Smith moved into politics directly following her husband’s death, but she brought decades worth of public speaking, influence-cultivation and political platform development with her. She also brought disillusionment with the Liberals in BC and ran as an Independent Liberal in 1918.  That first election victory, in spite of the Liberal machine and in the shadow of the 1916 achievement of white female suffrage in BC, was Smith’s most substantial; thereafter her share of the vote continued to drop through 1924, her last victorious campaign.  Through the 1920s, Smith doggedly stuck to the centre of the political spectrum while others swung left, earning the ire of former supporters in labour and losing supporters from all sides of the coalition she had built.  With the fight for suffrage won, gender politics took a back seat to other matters, with the once-popular Mary Ellen Smith relegated to history.
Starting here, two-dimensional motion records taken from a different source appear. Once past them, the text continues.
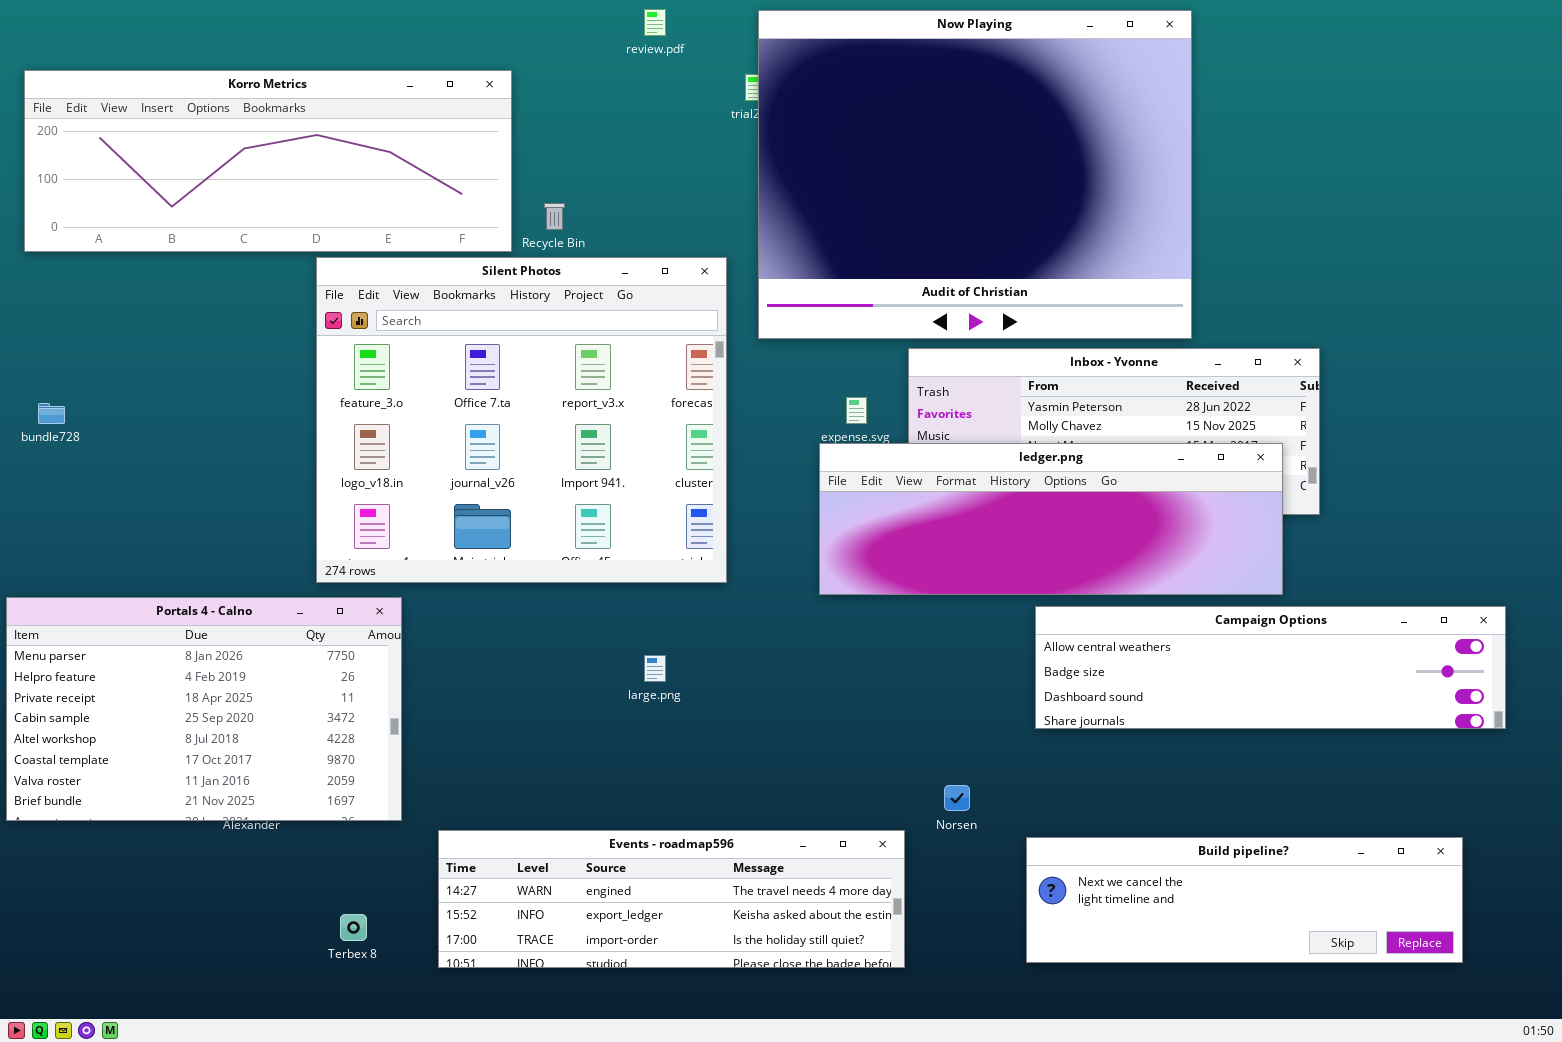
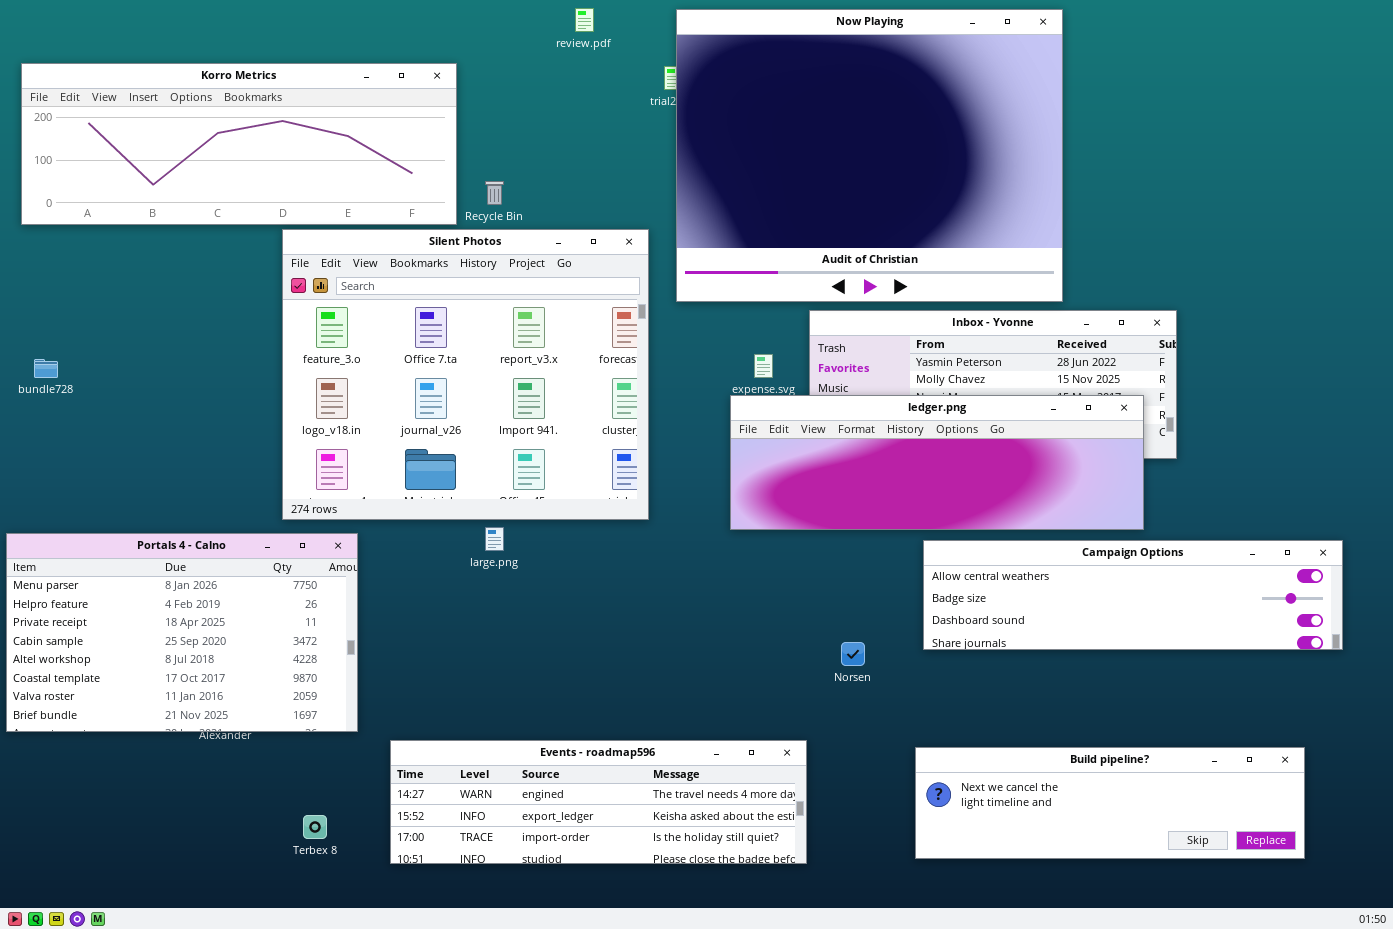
large.png: [644,655,666,682] -> [485,527,504,551], moved
Norsen: [944,785,970,811] -> [841,642,865,666], moved

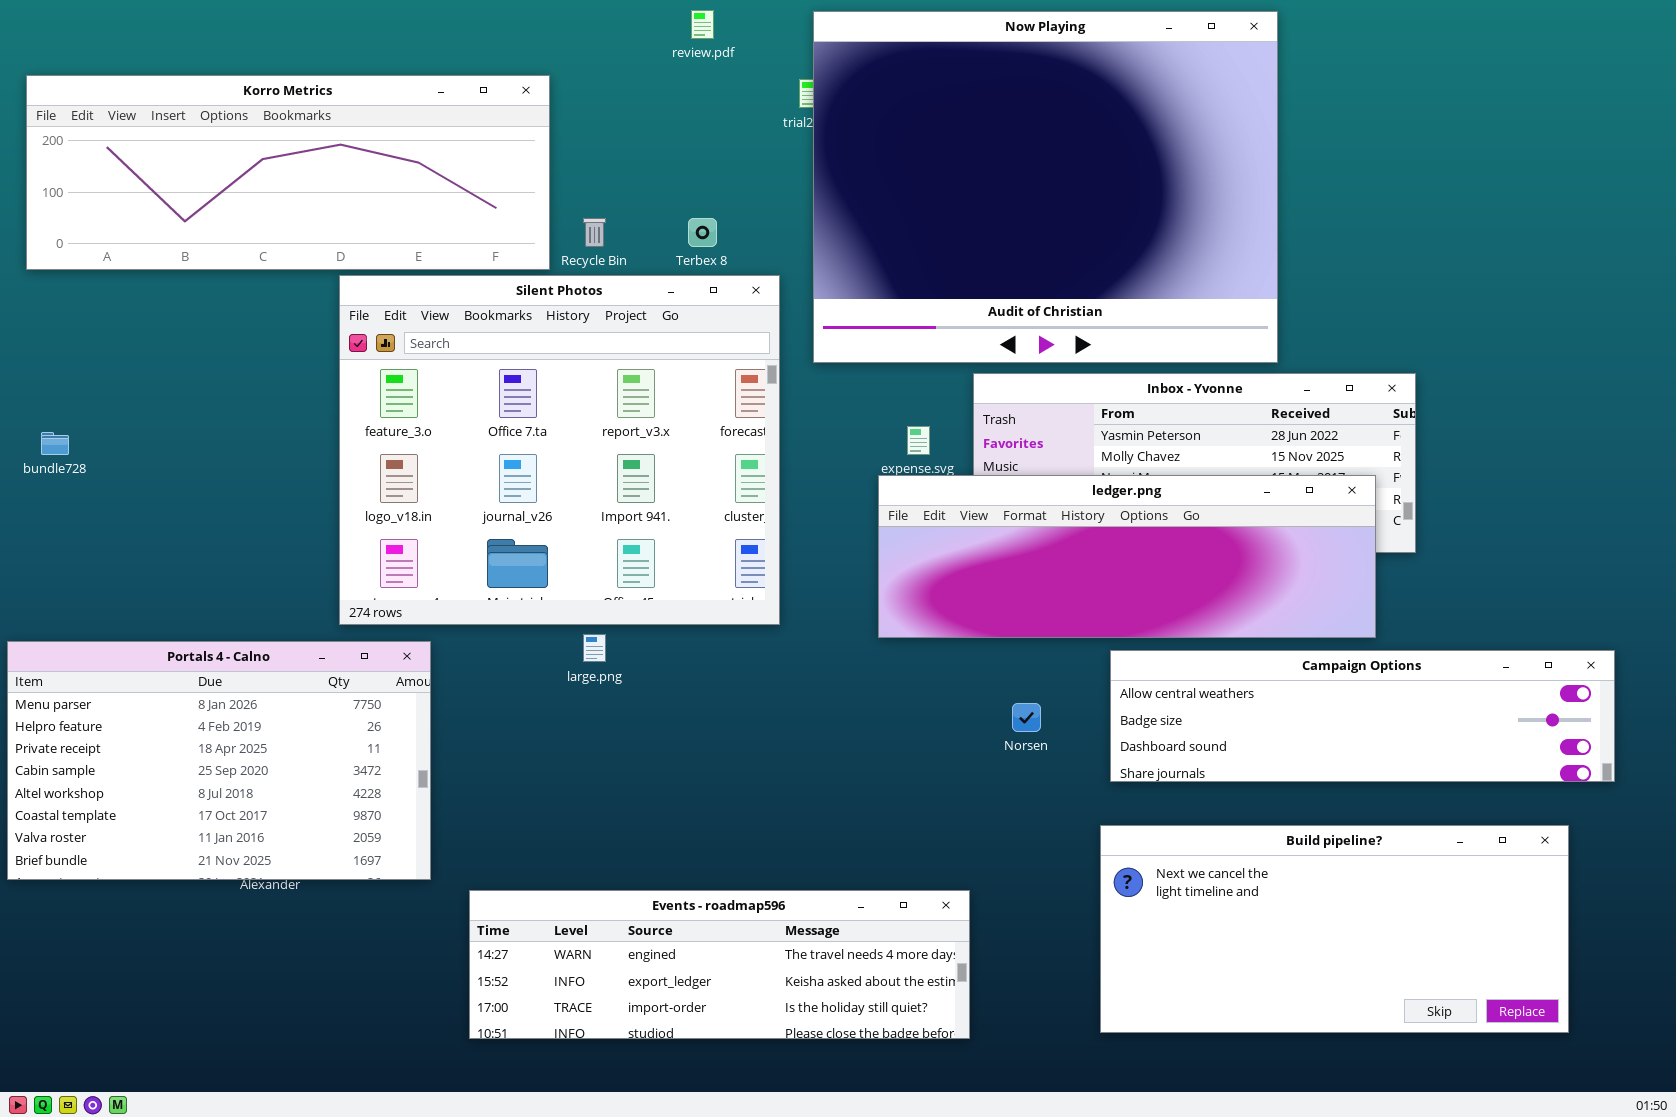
Norsen: [841,642,865,666] -> [1012,703,1041,732], moved
Build pipeline?: [915,747,1305,859] -> [1100,825,1569,1033], resized
Terbex 8: [303,815,327,839] -> [688,218,717,247], moved

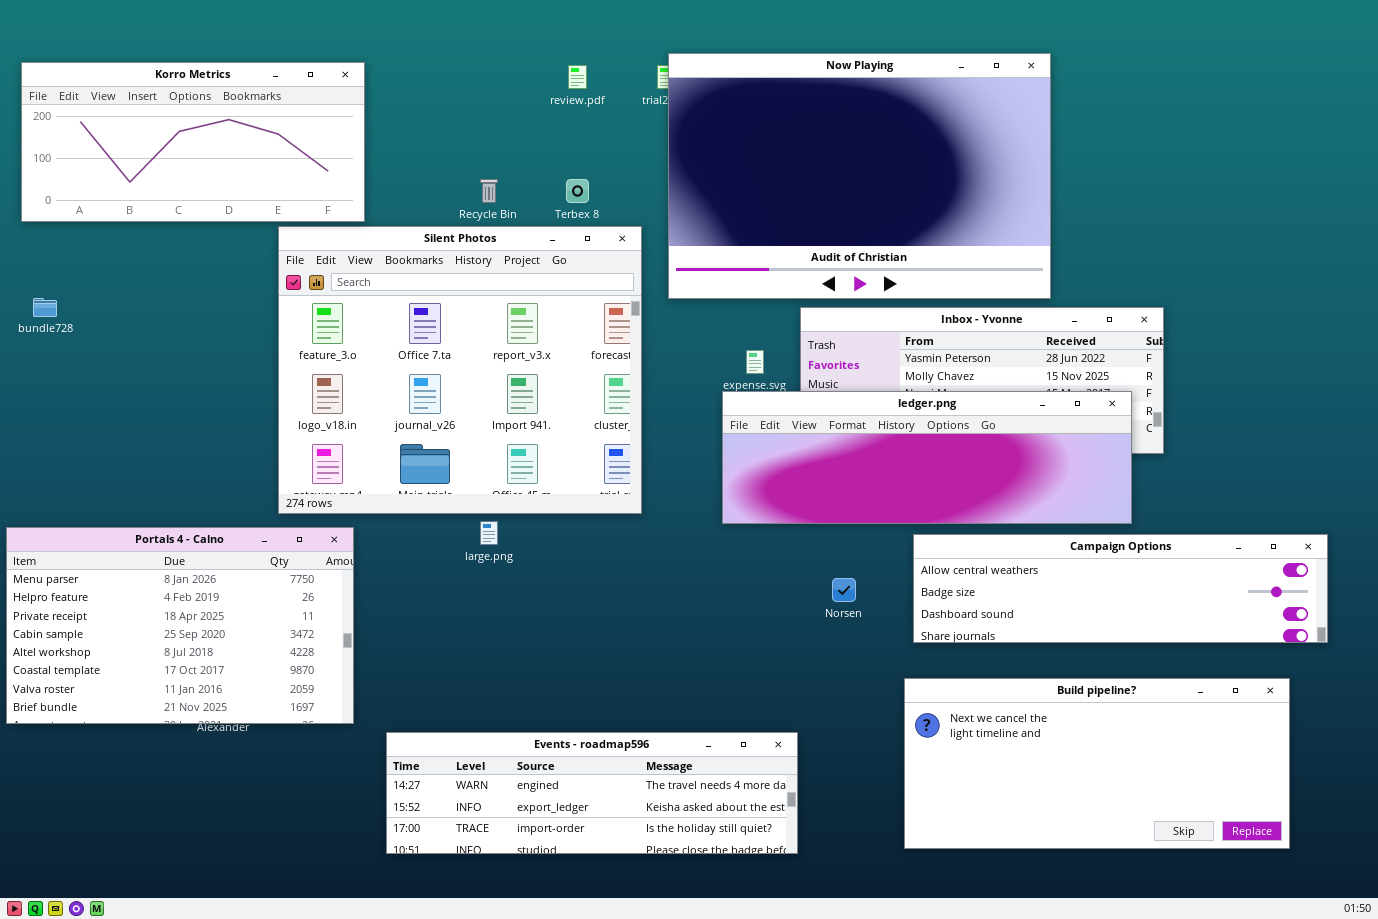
review.pdf: [691,10,714,39] -> [568,65,587,89], moved
Now Playing: [813,11,1278,363] -> [668,53,1051,299], resized
Korro Metrics: [26,75,550,270] -> [21,62,365,222], resized
bundle728: [41,432,69,455] -> [33,298,57,317], moved

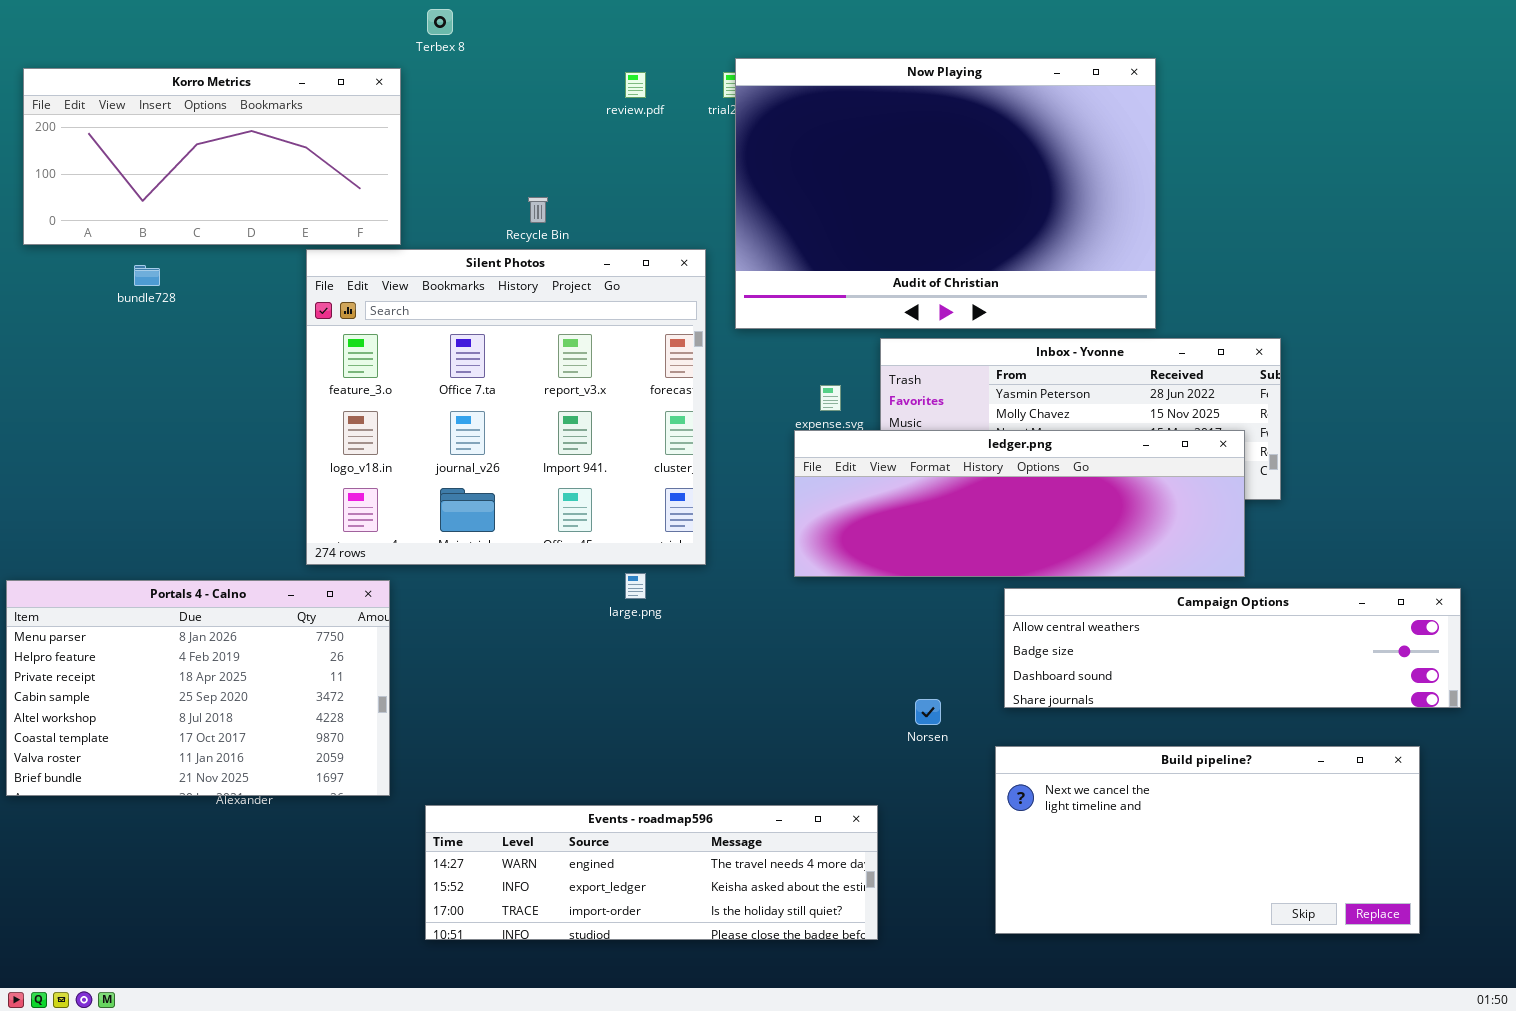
Terbex 8: [566,179,589,203] -> [427,9,453,35], moved
bundle728: [33,298,57,317] -> [134,265,160,286], moved
large.png: [480,521,498,545] -> [625,573,646,599], moved
Norsen: [832,578,856,602] -> [915,699,941,725], moved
Smith’s legacy is clearly mixed.  As a woman, she mostly played by men’s rules rather than changing them; as a labour advocate she aspired to middle class; as a Liberal-Labourite she shifted to the Liberals, and as a Liberal she ran as an Independent.  Strong-Boag captures all these nuances through impressive research into all the contradictory corners of Smith’s life, and with a compositional flair that brings both the woman and the shifting ground beneath her feet to life. She also, therefore, showcases why Smith has been largely forgotten: her life spanned too many spaces to be neatly summarized, her accomplishments occurred alongside failures, many of her own making, and often because of a white Imperialist worldview that earns no sympathy now.  Not quite a woman for her times, let along ours, Smith seemed destined to disappear.  Until, that is, Strong-Boag took on the task, uncovering both the good and the bad, using Smith as a lens onto gender relations and gender politics, BC and Ottawa, and electoral politics and the power of connection.  The result is a refreshingly complex picture of early 20th century Canada, and of the crooked path to power.

Publication Information

Strong-Boag, Veronica. A Liberal-Labour Lady: The Times and Life of Mary Ellen Spear Smith. Vancouver: UBC Press, 2021. 288 pp. $89.95 paper.